Ed Miller: I think there’s been great concern about this. I mean, the Jewish population in Wausau and in central Wisconsin is relatively small. It’s a small group, and to see this hate being spewed out not only in Wausau but also in a couple of other communities, most notably Marshfield, is a great, great concern. And there’s also a concern for safety.   

SS: What kinds of conversations are you hearing in your congregation about safety and how to protect members?  

EM: Well, they’re concerned about safety and the extent to which we would need private security guards. In addition to that, some changes have been made to the building itself to make it safer, though some of that was done before the most recent incidents.

You cannot get into the building like you used to. In the old days, we welcomed anybody into the building, not only Jewish people but other people who wanted to see the synagogue. Now to get in, you need to have a key fob. If you don’t have that, you can ring the secretary. There are cameras. There have been discussions with the police both in Wausau and Marathon County, and the FBI. The police patrol more frequently.
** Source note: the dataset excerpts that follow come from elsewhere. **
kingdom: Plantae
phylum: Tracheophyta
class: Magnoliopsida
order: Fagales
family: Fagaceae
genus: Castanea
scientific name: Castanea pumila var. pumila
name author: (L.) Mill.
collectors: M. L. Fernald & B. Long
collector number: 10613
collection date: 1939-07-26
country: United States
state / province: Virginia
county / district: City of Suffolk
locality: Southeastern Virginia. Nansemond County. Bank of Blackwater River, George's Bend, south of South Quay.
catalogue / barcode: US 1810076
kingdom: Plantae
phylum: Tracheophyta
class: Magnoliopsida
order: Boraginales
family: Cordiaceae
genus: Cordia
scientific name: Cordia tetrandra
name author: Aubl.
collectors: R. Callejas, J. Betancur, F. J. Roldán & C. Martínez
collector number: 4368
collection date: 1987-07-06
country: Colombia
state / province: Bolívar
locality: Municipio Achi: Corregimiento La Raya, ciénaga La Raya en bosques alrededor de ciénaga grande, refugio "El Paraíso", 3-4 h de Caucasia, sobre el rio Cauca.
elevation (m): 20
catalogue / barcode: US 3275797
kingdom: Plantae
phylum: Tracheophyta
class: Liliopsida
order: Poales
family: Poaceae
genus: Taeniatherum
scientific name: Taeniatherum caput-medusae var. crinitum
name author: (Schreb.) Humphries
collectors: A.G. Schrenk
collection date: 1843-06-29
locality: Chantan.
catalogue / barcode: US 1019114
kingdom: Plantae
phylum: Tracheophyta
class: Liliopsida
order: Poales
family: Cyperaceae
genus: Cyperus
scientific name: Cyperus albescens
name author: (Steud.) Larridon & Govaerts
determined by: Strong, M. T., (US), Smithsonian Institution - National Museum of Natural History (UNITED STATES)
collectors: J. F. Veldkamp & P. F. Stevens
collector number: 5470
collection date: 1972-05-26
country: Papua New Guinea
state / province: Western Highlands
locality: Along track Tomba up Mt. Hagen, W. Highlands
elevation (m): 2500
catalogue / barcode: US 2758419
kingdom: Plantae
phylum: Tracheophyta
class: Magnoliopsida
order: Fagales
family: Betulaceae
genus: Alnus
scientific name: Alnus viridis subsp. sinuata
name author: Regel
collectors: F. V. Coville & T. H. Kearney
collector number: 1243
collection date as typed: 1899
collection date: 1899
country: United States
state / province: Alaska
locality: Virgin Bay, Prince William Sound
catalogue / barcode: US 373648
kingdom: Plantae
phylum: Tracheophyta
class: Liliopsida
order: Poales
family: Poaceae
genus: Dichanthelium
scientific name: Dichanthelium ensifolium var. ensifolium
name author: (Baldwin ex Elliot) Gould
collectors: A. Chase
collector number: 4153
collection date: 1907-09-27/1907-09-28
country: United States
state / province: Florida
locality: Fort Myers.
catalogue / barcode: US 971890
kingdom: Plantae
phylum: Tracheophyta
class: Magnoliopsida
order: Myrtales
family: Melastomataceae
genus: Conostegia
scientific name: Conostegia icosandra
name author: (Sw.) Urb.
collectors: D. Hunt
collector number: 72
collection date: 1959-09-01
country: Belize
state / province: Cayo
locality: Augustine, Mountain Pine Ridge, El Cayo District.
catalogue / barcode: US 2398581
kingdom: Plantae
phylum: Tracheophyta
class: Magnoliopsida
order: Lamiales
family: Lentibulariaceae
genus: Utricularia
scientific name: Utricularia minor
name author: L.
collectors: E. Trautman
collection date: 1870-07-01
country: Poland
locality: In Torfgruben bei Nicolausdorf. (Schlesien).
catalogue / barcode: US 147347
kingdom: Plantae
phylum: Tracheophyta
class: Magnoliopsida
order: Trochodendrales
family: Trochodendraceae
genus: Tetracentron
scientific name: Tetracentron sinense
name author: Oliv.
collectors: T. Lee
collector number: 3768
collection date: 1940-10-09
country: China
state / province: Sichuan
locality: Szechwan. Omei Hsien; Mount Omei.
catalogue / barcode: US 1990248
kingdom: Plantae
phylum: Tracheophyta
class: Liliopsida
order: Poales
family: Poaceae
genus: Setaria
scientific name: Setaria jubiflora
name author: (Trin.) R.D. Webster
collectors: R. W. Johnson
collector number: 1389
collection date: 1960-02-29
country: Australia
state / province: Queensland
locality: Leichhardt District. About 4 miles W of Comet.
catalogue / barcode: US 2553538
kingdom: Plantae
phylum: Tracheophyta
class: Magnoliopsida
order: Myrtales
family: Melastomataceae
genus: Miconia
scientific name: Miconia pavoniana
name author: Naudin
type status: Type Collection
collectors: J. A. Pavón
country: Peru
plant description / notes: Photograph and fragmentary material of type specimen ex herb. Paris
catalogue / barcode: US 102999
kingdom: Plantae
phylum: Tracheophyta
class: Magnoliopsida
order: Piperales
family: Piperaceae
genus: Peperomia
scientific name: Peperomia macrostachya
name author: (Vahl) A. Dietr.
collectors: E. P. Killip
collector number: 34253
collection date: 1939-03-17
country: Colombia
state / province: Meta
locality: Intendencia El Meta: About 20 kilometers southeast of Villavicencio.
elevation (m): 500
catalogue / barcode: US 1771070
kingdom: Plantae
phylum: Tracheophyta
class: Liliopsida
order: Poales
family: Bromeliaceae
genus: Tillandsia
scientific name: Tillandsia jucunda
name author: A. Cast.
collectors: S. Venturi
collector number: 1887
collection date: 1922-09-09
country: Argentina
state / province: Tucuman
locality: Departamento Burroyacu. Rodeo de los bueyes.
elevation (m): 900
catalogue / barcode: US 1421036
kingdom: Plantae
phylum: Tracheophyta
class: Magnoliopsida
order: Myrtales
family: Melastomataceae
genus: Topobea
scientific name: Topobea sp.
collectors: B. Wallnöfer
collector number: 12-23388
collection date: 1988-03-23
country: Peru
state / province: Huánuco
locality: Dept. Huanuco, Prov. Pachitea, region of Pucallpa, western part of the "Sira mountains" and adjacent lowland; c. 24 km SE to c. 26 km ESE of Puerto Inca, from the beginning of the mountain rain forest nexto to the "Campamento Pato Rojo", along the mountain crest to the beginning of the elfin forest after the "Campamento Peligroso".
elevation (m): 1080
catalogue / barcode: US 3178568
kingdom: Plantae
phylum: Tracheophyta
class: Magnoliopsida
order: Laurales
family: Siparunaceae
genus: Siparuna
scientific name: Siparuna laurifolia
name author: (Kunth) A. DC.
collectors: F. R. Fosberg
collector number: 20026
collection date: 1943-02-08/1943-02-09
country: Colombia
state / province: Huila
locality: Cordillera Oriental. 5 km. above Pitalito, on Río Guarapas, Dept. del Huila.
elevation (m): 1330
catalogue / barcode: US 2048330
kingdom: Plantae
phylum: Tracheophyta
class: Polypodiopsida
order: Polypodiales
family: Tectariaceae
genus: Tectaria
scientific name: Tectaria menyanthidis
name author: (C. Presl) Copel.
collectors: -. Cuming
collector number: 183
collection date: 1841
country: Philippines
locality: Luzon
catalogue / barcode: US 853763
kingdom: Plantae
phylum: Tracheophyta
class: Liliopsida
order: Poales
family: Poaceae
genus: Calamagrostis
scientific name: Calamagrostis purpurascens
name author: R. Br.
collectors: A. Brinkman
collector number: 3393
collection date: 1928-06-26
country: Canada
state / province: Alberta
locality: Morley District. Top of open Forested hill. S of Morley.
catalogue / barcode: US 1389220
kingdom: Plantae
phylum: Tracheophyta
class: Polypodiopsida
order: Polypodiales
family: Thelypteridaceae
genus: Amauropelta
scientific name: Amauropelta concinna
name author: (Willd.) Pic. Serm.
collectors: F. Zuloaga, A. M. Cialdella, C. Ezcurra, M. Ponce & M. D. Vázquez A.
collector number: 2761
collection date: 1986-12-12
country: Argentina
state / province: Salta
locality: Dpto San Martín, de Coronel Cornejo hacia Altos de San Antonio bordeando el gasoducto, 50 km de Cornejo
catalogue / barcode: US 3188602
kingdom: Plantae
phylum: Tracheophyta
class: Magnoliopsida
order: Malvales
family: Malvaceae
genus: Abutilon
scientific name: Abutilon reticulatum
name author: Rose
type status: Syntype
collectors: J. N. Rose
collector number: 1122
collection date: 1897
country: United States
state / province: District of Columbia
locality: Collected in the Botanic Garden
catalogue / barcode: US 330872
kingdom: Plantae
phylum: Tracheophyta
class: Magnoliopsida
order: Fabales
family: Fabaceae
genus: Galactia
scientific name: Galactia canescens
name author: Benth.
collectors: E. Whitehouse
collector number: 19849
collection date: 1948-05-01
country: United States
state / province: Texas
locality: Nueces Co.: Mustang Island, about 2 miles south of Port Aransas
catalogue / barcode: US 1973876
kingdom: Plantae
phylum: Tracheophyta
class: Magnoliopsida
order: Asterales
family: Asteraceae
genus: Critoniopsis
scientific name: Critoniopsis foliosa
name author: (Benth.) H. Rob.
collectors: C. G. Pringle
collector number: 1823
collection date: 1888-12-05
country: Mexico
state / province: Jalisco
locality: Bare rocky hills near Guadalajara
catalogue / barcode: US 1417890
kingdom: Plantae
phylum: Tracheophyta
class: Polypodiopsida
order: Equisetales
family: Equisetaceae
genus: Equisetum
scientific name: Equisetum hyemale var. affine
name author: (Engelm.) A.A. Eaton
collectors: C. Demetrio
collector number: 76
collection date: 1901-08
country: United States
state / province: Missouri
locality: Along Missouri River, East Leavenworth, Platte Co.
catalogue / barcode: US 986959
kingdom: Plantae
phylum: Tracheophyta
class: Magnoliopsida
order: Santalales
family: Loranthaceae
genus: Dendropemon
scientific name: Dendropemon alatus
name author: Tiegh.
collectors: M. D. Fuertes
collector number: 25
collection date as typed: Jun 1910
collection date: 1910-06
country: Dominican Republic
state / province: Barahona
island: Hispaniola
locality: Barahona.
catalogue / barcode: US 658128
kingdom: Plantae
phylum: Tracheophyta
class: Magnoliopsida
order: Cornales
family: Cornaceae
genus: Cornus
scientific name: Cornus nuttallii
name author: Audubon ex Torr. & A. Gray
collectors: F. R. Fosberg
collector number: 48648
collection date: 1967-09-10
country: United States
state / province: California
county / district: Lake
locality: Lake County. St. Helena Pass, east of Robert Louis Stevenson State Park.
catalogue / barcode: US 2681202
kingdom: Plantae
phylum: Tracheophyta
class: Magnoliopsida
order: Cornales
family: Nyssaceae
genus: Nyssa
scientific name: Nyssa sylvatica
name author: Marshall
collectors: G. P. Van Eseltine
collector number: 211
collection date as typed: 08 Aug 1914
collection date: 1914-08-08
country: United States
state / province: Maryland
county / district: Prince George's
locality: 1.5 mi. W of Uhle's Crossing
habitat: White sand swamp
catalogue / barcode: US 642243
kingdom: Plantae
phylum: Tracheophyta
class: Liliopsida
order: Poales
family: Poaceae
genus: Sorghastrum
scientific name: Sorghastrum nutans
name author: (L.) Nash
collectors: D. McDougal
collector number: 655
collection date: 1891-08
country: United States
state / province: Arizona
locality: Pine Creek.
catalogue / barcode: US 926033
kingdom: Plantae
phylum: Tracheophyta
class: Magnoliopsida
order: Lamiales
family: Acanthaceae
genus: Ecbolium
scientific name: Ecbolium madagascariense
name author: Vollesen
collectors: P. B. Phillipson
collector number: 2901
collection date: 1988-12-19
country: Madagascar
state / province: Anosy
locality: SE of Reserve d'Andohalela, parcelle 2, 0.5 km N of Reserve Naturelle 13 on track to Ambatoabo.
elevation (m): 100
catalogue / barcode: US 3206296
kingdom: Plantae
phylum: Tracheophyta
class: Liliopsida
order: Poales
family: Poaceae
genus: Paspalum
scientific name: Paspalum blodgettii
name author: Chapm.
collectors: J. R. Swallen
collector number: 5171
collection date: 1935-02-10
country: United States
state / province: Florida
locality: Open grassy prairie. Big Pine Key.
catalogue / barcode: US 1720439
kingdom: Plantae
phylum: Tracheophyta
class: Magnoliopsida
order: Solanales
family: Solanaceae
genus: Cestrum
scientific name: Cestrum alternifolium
SS: As a former professor and as a Jewish person, how do you feel about the pro-Palestinian protests in communities and on college campuses throughout the country and right here in central Wisconsin?  

EM: Yes, well, that gets very complicated. Quite clearly, Jewish people have different opinions on the situation. Many of them do not like what Israel is doing in Gaza.

They may like the country and think the country should exist, but they may not like what is going on in Gaza. They may not like the current government. To support what Israel is doing now does not equate with being Jewish in this country because there are all kinds of views.  

SS: How much does what’s happening today have to do with what happened many, many years ago?  

EM: Well, antisemitism goes back centuries. It came to a head with the Holocaust in Germany. And following the Holocaust, there was a decline in antisemitism. If you look at some of the surveys that have been done, antisemitism actually has declined over time, but beginning during the Trump administration we saw the rise of antisemitism.

We saw this in that march in Virginia, the chants that “Jews would not replace us.” That kind of thing occurred before anything in the most recent situation now in terms of colleges and universities. 

A lot of what we see on campus is really against the war and the situation in Gaza, and they may not be antisemitic, but the main conflict really is of the West Bank territory that was captured. The question is, should they give it back?

Some people think they should, and that’s the two-state solution. Some people think no. Many of the cities there have religious significance to it, and that’s a particular concern and problem. When you deal with the problem of the Middle East situation, it’s a very complicated problem. It’s not easy.